Starz to Telcos: Rethink the Way You Package Tiers

ATLANTA--Starz Entertainment president and chief operating officer Bill Myers urged telephone companies to consider bundling his company’s movie channels at lower-priced tiers than the cable operators' packages that include the Starz lineup.

“One of the great things about the telco space is, you don’t have this history -- you don’t have those relationships with programmers,” Myers said, as part of his keynote here at the TelcoTV show.

Myers said movies are consistently the most popular programming that consumers watch on TV. But cable operators typically offer Starz’s movie channels only to customers at higher-priced tiers, in the range of $75 to $80 per month, he said.

Telcos have an opportunity to offer a package that includes movie channels for $50 to $55 per month by dropping certain other programming, according to Myers.

“We know, talking to consumers, that they’re frustrated,” he said. “They’re paying for content they don’t really want to see.”

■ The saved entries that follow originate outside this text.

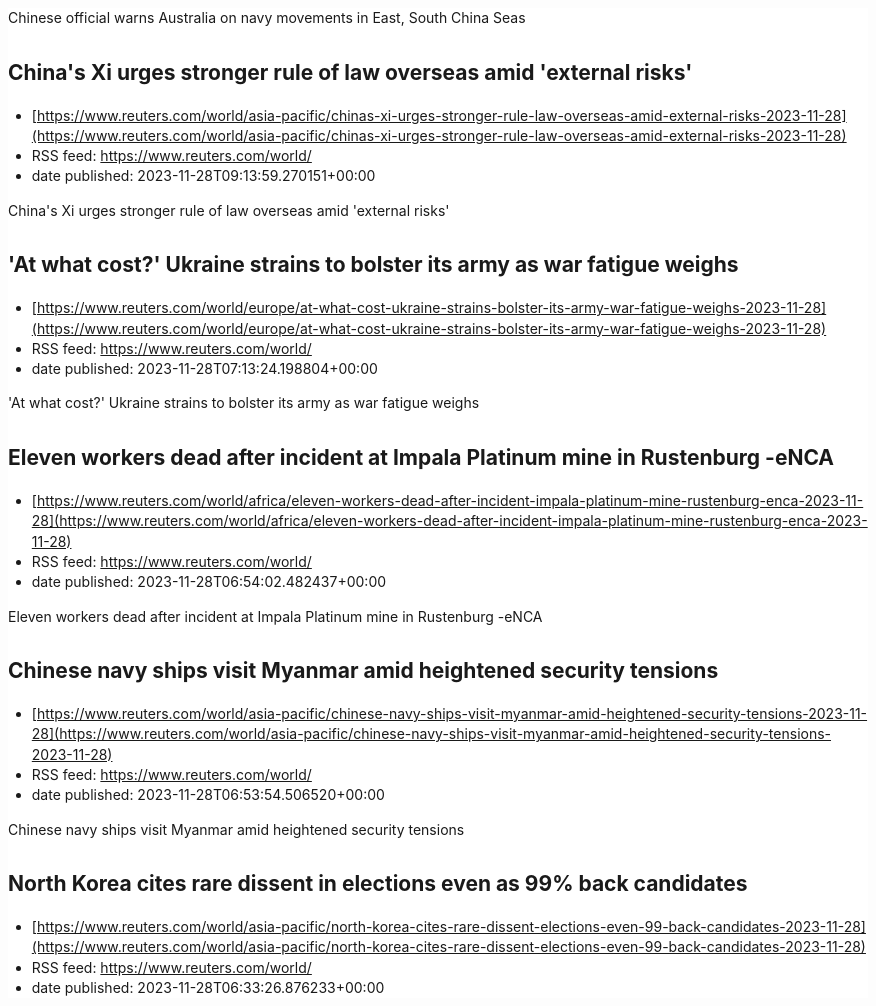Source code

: Chinese official warns Australia on navy movements in East, South China Seas

## China's Xi urges stronger rule of law overseas amid 'external risks'
 - [https://www.reuters.com/world/asia-pacific/chinas-xi-urges-stronger-rule-law-overseas-amid-external-risks-2023-11-28](https://www.reuters.com/world/asia-pacific/chinas-xi-urges-stronger-rule-law-overseas-amid-external-risks-2023-11-28)
 - RSS feed: https://www.reuters.com/world/
 - date published: 2023-11-28T09:13:59.270151+00:00

China's Xi urges stronger rule of law overseas amid 'external risks'

## 'At what cost?' Ukraine strains to bolster its army as war fatigue weighs
 - [https://www.reuters.com/world/europe/at-what-cost-ukraine-strains-bolster-its-army-war-fatigue-weighs-2023-11-28](https://www.reuters.com/world/europe/at-what-cost-ukraine-strains-bolster-its-army-war-fatigue-weighs-2023-11-28)
 - RSS feed: https://www.reuters.com/world/
 - date published: 2023-11-28T07:13:24.198804+00:00

'At what cost?' Ukraine strains to bolster its army as war fatigue weighs

## Eleven workers dead after incident at Impala Platinum mine in Rustenburg -eNCA
 - [https://www.reuters.com/world/africa/eleven-workers-dead-after-incident-impala-platinum-mine-rustenburg-enca-2023-11-28](https://www.reuters.com/world/africa/eleven-workers-dead-after-incident-impala-platinum-mine-rustenburg-enca-2023-11-28)
 - RSS feed: https://www.reuters.com/world/
 - date published: 2023-11-28T06:54:02.482437+00:00

Eleven workers dead after incident at Impala Platinum mine in Rustenburg -eNCA

## Chinese navy ships visit Myanmar amid heightened security tensions
 - [https://www.reuters.com/world/asia-pacific/chinese-navy-ships-visit-myanmar-amid-heightened-security-tensions-2023-11-28](https://www.reuters.com/world/asia-pacific/chinese-navy-ships-visit-myanmar-amid-heightened-security-tensions-2023-11-28)
 - RSS feed: https://www.reuters.com/world/
 - date published: 2023-11-28T06:53:54.506520+00:00

Chinese navy ships visit Myanmar amid heightened security tensions

## North Korea cites rare dissent in elections even as 99% back candidates
 - [https://www.reuters.com/world/asia-pacific/north-korea-cites-rare-dissent-elections-even-99-back-candidates-2023-11-28](https://www.reuters.com/world/asia-pacific/north-korea-cites-rare-dissent-elections-even-99-back-candidates-2023-11-28)
 - RSS feed: https://www.reuters.com/world/
 - date published: 2023-11-28T06:33:26.876233+00:00
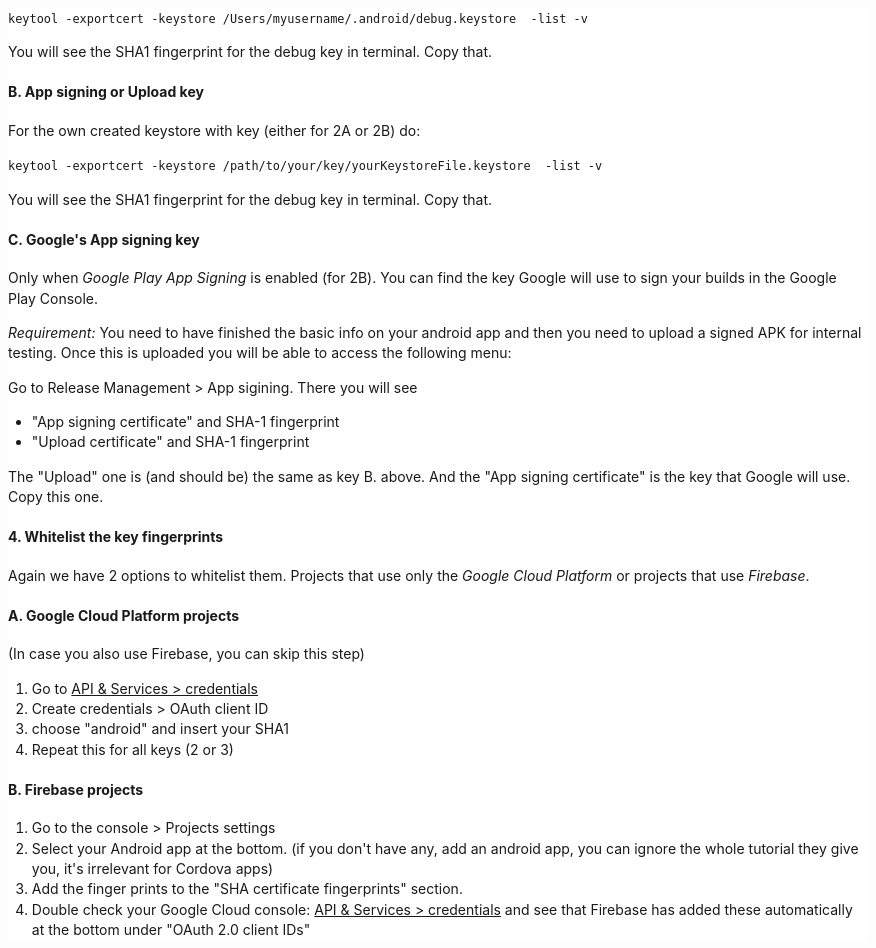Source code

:     keytool -exportcert -keystore /Users/myusername/.android/debug.keystore  -list -v

You will see the SHA1 fingerprint for the debug key in terminal. Copy that.

#### B. App signing or Upload key

For the own created keystore with key (either for 2A or 2B) do:

    keytool -exportcert -keystore /path/to/your/key/yourKeystoreFile.keystore  -list -v

You will see the SHA1 fingerprint for the debug key in terminal. Copy that.

#### C. Google's App signing key

Only when _Google Play App Signing_ is enabled (for 2B). You can find the key Google will use to sign your builds in the Google Play Console.

_Requirement:_ You need to have finished the basic info on your android app and then you need to upload a signed APK for internal testing. Once this is uploaded you will be able to access the following menu:

Go to Release Management > App sigining. There you will see

- "App signing certificate" and SHA-1 fingerprint
- "Upload certificate" and SHA-1 fingerprint

The "Upload" one is (and should be) the same as key B. above. And the "App signing certificate" is the key that Google will use. Copy this one.

#### 4. Whitelist the key fingerprints

Again we have 2 options to whitelist them. Projects that use only the _Google Cloud Platform_ or projects that use _Firebase_.

#### A. Google Cloud Platform projects

(In case you also use Firebase, you can skip this step)

1. Go to [API & Services > credentials](https://console.cloud.google.com/apis/credentials)
2. Create credentials > OAuth client ID
3. choose "android" and insert your SHA1
4. Repeat this for all keys (2 or 3)

#### B. Firebase projects

1. Go to the console > Projects settings
2. Select your Android app at the bottom. (if you don't have any, add an android app, you can ignore the whole tutorial they give you, it's irrelevant for Cordova apps)
3. Add the finger prints to the "SHA certificate fingerprints" section.
4. Double check your Google Cloud console: [API & Services > credentials](https://console.cloud.google.com/apis/credentials) and see that Firebase has added these automatically at the bottom under "OAuth 2.0 client IDs"
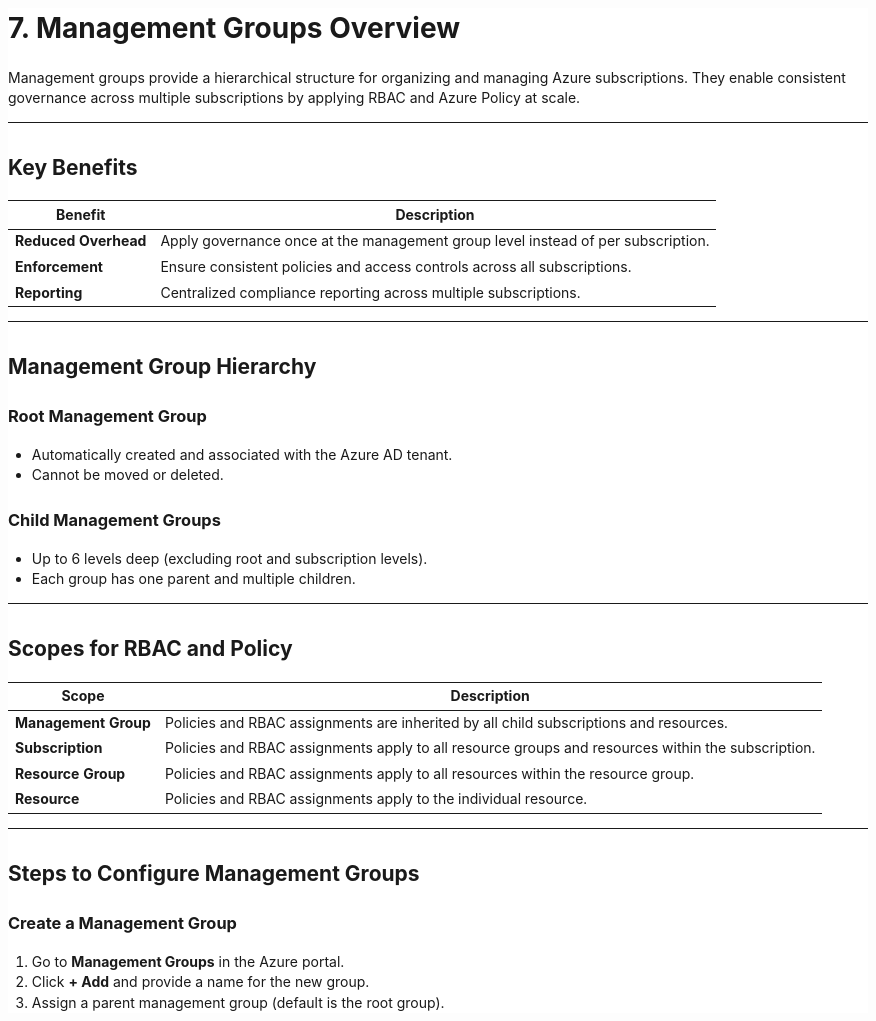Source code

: # 7. Management Groups Overview

Management groups provide a hierarchical structure for organizing and managing Azure subscriptions. They enable consistent governance across multiple subscriptions by applying RBAC and Azure Policy at scale.

---

## Key Benefits

| Benefit               | Description                                                                 |
|-----------------------|-----------------------------------------------------------------------------|
| **Reduced Overhead**  | Apply governance once at the management group level instead of per subscription. |
| **Enforcement**       | Ensure consistent policies and access controls across all subscriptions.     |
| **Reporting**         | Centralized compliance reporting across multiple subscriptions.              |

---

## Management Group Hierarchy

### Root Management Group
- Automatically created and associated with the Azure AD tenant.
- Cannot be moved or deleted.

### Child Management Groups
- Up to 6 levels deep (excluding root and subscription levels).
- Each group has one parent and multiple children.

---

## Scopes for RBAC and Policy

| Scope                 | Description                                                                 |
|-----------------------|-----------------------------------------------------------------------------|
| **Management Group**  | Policies and RBAC assignments are inherited by all child subscriptions and resources. |
| **Subscription**      | Policies and RBAC assignments apply to all resource groups and resources within the subscription. |
| **Resource Group**    | Policies and RBAC assignments apply to all resources within the resource group. |
| **Resource**          | Policies and RBAC assignments apply to the individual resource.             |

---

## Steps to Configure Management Groups

### Create a Management Group
1. Go to **Management Groups** in the Azure portal.
2. Click **+ Add** and provide a name for the new group.
3. Assign a parent management group (default is the root group).

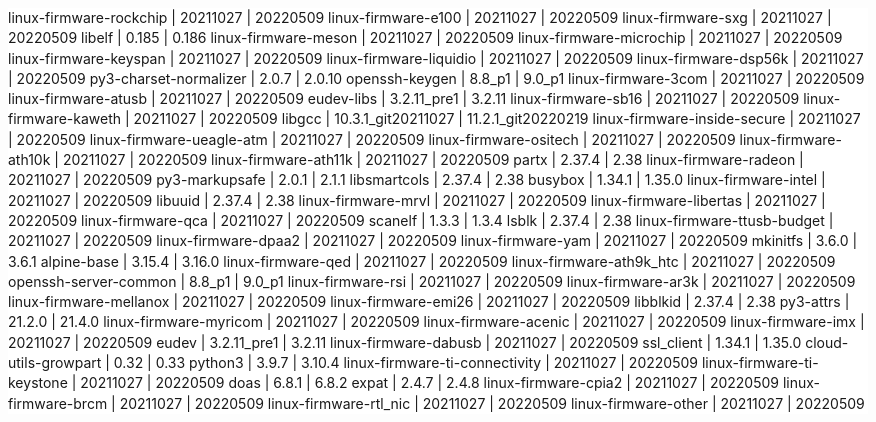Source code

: linux-firmware-rockchip | 20211027 | 20220509
linux-firmware-e100 | 20211027 | 20220509
linux-firmware-sxg | 20211027 | 20220509
libelf | 0.185 | 0.186
linux-firmware-meson | 20211027 | 20220509
linux-firmware-microchip | 20211027 | 20220509
linux-firmware-keyspan | 20211027 | 20220509
linux-firmware-liquidio | 20211027 | 20220509
linux-firmware-dsp56k | 20211027 | 20220509
py3-charset-normalizer | 2.0.7 | 2.0.10
openssh-keygen | 8.8_p1 | 9.0_p1
linux-firmware-3com | 20211027 | 20220509
linux-firmware-atusb | 20211027 | 20220509
eudev-libs | 3.2.11_pre1 | 3.2.11
linux-firmware-sb16 | 20211027 | 20220509
linux-firmware-kaweth | 20211027 | 20220509
libgcc | 10.3.1_git20211027 | 11.2.1_git20220219
linux-firmware-inside-secure | 20211027 | 20220509
linux-firmware-ueagle-atm | 20211027 | 20220509
linux-firmware-ositech | 20211027 | 20220509
linux-firmware-ath10k | 20211027 | 20220509
linux-firmware-ath11k | 20211027 | 20220509
partx | 2.37.4 | 2.38
linux-firmware-radeon | 20211027 | 20220509
py3-markupsafe | 2.0.1 | 2.1.1
libsmartcols | 2.37.4 | 2.38
busybox | 1.34.1 | 1.35.0
linux-firmware-intel | 20211027 | 20220509
libuuid | 2.37.4 | 2.38
linux-firmware-mrvl | 20211027 | 20220509
linux-firmware-libertas | 20211027 | 20220509
linux-firmware-qca | 20211027 | 20220509
scanelf | 1.3.3 | 1.3.4
lsblk | 2.37.4 | 2.38
linux-firmware-ttusb-budget | 20211027 | 20220509
linux-firmware-dpaa2 | 20211027 | 20220509
linux-firmware-yam | 20211027 | 20220509
mkinitfs | 3.6.0 | 3.6.1
alpine-base | 3.15.4 | 3.16.0
linux-firmware-qed | 20211027 | 20220509
linux-firmware-ath9k_htc | 20211027 | 20220509
openssh-server-common | 8.8_p1 | 9.0_p1
linux-firmware-rsi | 20211027 | 20220509
linux-firmware-ar3k | 20211027 | 20220509
linux-firmware-mellanox | 20211027 | 20220509
linux-firmware-emi26 | 20211027 | 20220509
libblkid | 2.37.4 | 2.38
py3-attrs | 21.2.0 | 21.4.0
linux-firmware-myricom | 20211027 | 20220509
linux-firmware-acenic | 20211027 | 20220509
linux-firmware-imx | 20211027 | 20220509
eudev | 3.2.11_pre1 | 3.2.11
linux-firmware-dabusb | 20211027 | 20220509
ssl_client | 1.34.1 | 1.35.0
cloud-utils-growpart | 0.32 | 0.33
python3 | 3.9.7 | 3.10.4
linux-firmware-ti-connectivity | 20211027 | 20220509
linux-firmware-ti-keystone | 20211027 | 20220509
doas | 6.8.1 | 6.8.2
expat | 2.4.7 | 2.4.8
linux-firmware-cpia2 | 20211027 | 20220509
linux-firmware-brcm | 20211027 | 20220509
linux-firmware-rtl_nic | 20211027 | 20220509
linux-firmware-other | 20211027 | 20220509
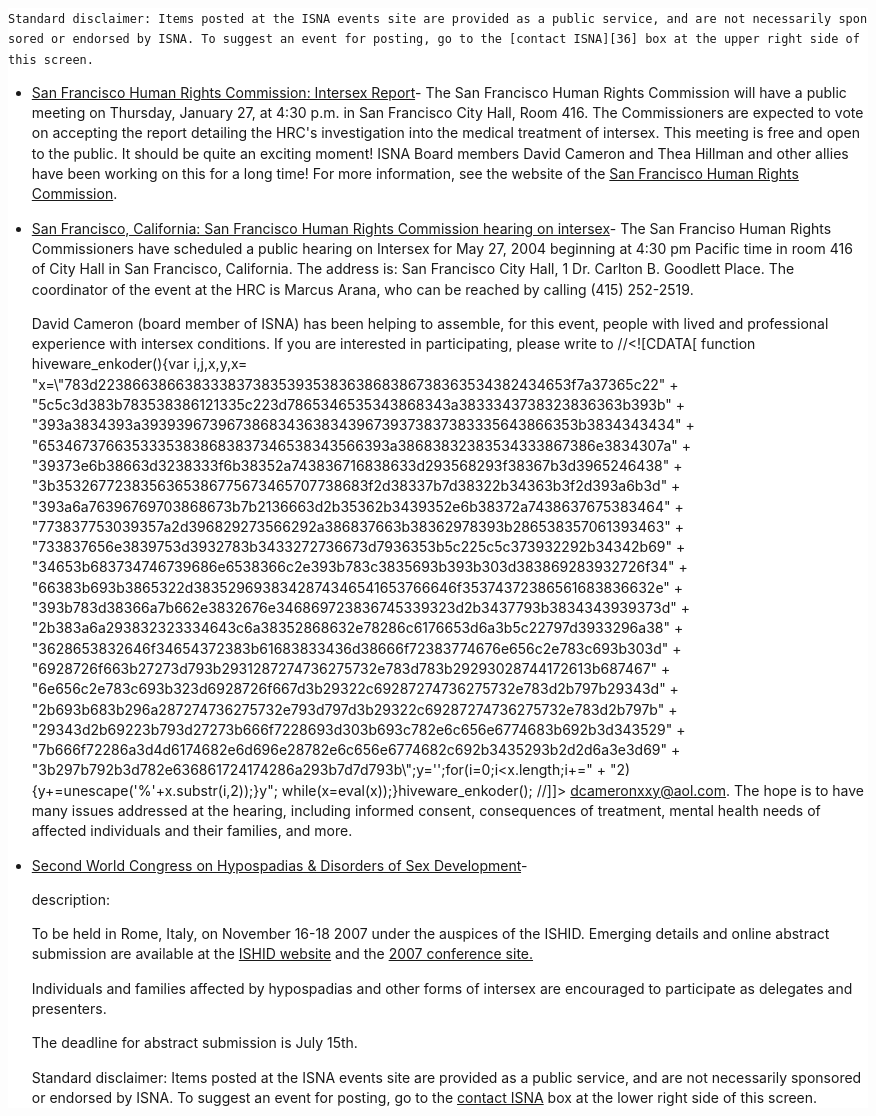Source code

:     Standard disclaimer: Items posted at the ISNA events site are provided as a public service, and are not necessarily sponsored or endorsed by ISNA. To suggest an event for posting, go to the [contact ISNA][36] box at the upper right side of this screen.
    
*   [San Francisco Human Rights Commission: Intersex Report][37]\- The San Francisco Human Rights Commission will have a public meeting on Thursday, January 27, at 4:30 p.m. in San Francisco City Hall, Room 416. The Commissioners are expected to vote on accepting the report detailing the HRC's investigation into the medical treatment of intersex. This meeting is free and open to the public. It should be quite an exciting moment! ISNA Board members David Cameron and Thea Hillman and other allies have been working on this for a long time! For more information, see the website of the [San Francisco Human Rights Commission][38].
*   [San Francisco, California: San Francisco Human Rights Commission hearing on intersex][39]\- The San Franciso Human Rights Commissioners have scheduled a public hearing on Intersex for May 27, 2004 beginning at 4:30 pm Pacific time in room 416 of City Hall in San Francisco, California. The address is: San Francisco City Hall, 1 Dr. Carlton B. Goodlett Place. The coordinator of the event at the HRC is Marcus Arana, who can be reached by calling (415) 252-2519.  
      
    David Cameron (board member of ISNA) has been helping to assemble, for this event, people with lived and professional experience with intersex conditions. If you are interested in participating, please write to //<!\[CDATA\[ function hiveware_enkoder(){var i,j,x,y,x= "x=\\"783d2238663866383338373835393538363868386738363534382434653f7a37365c22" + "5c5c3d383b783538386121335c223d7865346535343868343a3833343738323836363b393b" + "393a3834393a393939673967386834363834396739373837383335643866353b3834343434" + "65346737663533353838683837346538343566393a38683832383534333867386e3834307a" + "39373e6b38663d3238333f6b38352a743836716838633d293568293f38367b3d3965246438" + "3b3532677238356365386775673465707738683f2d38337b7d38322b34363b3f2d393a6b3d" + "393a6a76396769703868673b7b2136663d2b35362b3439352e6b38372a7438637675383464" + "773837753039357a2d396829273566292a386837663b38362978393b286538357061393463" + "733837656e3839753d3932783b3433272736673d7936353b5c225c5c373932292b34342b69" + "34653b683734746739686e6538366c2e393b783c3835693b393b303d383869283932726f34" + "66383b693b3865322d3835296938342874346541653766646f35374372386561683836632e" + "393b783d38366a7b662e3832676e346869723836745339323d2b3437793b3834343939373d" + "2b383a6a293832323334643c6a38352868632e78286c6176653d6a3b5c22797d3933296a38" + "3628653832646f34654372383b61683833436d38666f72383774676e656c2e783c693b303d" + "6928726f663b27273d793b2931287274736275732e783d783b29293028744172613b687467" + "6e656c2e783c693b323d6928726f667d3b29322c69287274736275732e783d2b797b29343d" + "2b693b683b296a287274736275732e793d797d3b29322c69287274736275732e783d2b797b" + "29343d2b69223b793d27273b666f7228693d303b693c782e6c656e6774683b692b3d343529" + "7b666f72286a3d4d6174682e6d696e28782e6c656e6774682c692b3435293b2d2d6a3e3d69" + "3b297b792b3d782e636861724174286a293b7d7d793b\\";y='';for(i=0;i<x.length;i+=" + "2){y+=unescape('%'+x.substr(i,2));}y"; while(x=eval(x));}hiveware_enkoder(); //\]\]> [dcameronxxy@aol.com][40]. The hope is to have many issues addressed at the hearing, including informed consent, consequences of treatment, mental health needs of affected individuals and their families, and more.
*   [Second World Congress on Hypospadias & Disorders of Sex Development][41]\-
    
    description:  
    
    To be held in Rome, Italy, on November 16-18 2007 under the auspices of the ISHID. Emerging details and online abstract submission are available at the [ISHID website][42] and the [2007 conference site.][43]
    
    Individuals and families affected by hypospadias and other forms of intersex are encouraged to participate as delegates and presenters.
    
    The deadline for abstract submission is July 15th.
    
    Standard disclaimer: Items posted at the ISNA events site are provided as a public service, and are not necessarily sponsored or endorsed by ISNA. To suggest an event for posting, go to the [contact ISNA][44] box at the lower right side of this screen.
    

[1]: /node/830
[2]: /node/1122
[3]: http://www.gendercongress.com/
[4]: /node/826
[5]: /node/818
[6]: /node/1109
[7]: /node/813
[8]: /node/1069
[9]: /about/contact
[10]: /node/1032
[11]: /node/1030
[12]: http://www.ishid.org/workshops.htm
[13]: /node/63
[14]: http://www.ngltf.org/cc/
[15]: /node/1076
[16]: /node/931
[17]: http://www.sexandculture.org/pages/contact.html
[18]: /node/1070
[19]: http://www.genetic.org/ks/october2006conference.htm
[20]: https://www.regonline.com/95238
[21]: /about/contact
[22]: /node/1077
[23]: http://www.genetic.org/ks/support/2006_Adult_Retreat.htm
[24]: https://www.regonline.com/100770
[25]: /about/contact
[26]: /node/849
[27]: /node/32
[28]: http://www.newfestival.org/cgi-bin/iowa/films.html?film=777
[29]: http://www.solaris-films.com
[30]: http://www.newfestival.org/cgi-bin/iowa/index.html
[31]: /node/656
[32]: /node/1074
[33]: /about/contact
[34]: /node/1110
[35]: http://www.ndcforyoungchildren.com
[36]: /about/contact
[37]: /node/687
[38]: http://www.sfgov.org/site/sfhumanrights_index.asp?id=4587
[39]: /node/560
[40]: mailto:dcameronxxy@aol.com
[41]: /node/1130
[42]: http://www.ishid.org/
[43]: http://www.romeishid2007.org/
[44]: /about/contact
[45]: /node/162
[46]: /node/649
[47]: http://www.caresfoundation.org
[48]: /node/833
[49]: /node/811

Added Myers, “If you take that content and package it, and price it in a way that it’s a real strong price/value [ratio], you can really wreak havoc in this space,” he said. “Consumers are looking for good content at the right price.”

In an interview following his keynote, Myers noted that he was not suggesting telcos adopt a la carte pricing plans. “I don’t think a la carte works. Pricing just won’t work in that model.”

The point is that telcos “have an opportunity to not get tied into the whole ‘basic’ and ‘expanded basic’ lineup,” Myers said.

But the horse is out of the barn to some extent with Verizon Communications, whose core FiOS TV lineup includes more than 200 channels, and AT&T, which provides more than 190 in the basic U-verse TV package.

Myers, though, said Starz may have opportunities to have bundling discussions with smaller telcos that haven’t committed to channel lineups. He also said Starz is having similar discussions with cable operators to bundle the programmer’s movie channels at lower-priced tiers.